- [Activity]
Look through the data below for the line with "Picture 1: Row" and the line with "Picture 2: Left", then output those two and all lines in between, exactly as written.

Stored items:
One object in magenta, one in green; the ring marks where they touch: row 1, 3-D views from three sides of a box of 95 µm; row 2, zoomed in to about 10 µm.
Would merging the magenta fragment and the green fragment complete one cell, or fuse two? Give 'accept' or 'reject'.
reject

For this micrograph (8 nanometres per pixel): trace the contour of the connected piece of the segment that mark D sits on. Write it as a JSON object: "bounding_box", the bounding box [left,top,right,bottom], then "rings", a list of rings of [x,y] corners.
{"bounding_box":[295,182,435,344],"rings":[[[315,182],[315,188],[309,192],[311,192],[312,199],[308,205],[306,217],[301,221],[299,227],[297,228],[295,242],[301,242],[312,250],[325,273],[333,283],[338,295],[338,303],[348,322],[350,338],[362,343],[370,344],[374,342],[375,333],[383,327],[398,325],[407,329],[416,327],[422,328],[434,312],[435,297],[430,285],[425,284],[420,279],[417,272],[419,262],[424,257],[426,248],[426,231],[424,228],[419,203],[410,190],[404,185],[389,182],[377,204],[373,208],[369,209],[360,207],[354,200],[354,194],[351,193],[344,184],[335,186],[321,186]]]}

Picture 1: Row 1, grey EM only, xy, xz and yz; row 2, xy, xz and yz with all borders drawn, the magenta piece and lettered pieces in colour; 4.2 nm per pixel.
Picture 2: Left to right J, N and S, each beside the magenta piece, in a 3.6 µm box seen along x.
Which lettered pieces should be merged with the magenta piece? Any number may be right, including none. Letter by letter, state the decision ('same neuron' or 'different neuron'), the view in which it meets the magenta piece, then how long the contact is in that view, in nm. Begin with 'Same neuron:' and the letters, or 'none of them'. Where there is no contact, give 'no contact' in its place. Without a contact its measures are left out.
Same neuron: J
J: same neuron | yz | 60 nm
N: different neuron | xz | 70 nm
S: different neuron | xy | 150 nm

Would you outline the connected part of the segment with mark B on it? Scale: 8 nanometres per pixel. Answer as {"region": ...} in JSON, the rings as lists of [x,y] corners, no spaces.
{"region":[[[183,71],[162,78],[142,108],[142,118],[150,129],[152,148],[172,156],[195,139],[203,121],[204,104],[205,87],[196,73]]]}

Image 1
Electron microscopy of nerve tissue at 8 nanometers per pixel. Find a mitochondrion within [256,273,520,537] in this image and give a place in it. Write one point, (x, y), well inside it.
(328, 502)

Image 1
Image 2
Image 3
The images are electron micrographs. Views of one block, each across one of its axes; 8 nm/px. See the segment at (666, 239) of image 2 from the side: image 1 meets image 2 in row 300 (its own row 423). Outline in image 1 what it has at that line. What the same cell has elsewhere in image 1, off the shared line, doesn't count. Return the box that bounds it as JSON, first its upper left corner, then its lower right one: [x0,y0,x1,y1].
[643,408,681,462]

- [Output of the task]
Picture 1: Row 1, grey EM only, xy, xz and yz; row 2, xy, xz and yz with all borders drawn, the magenta piece and lettered pieces in colour; 4.2 nm per pixel.
Picture 2: Left to right J, N and S, each beside the magenta piece, in a 3.6 µm box seen along x.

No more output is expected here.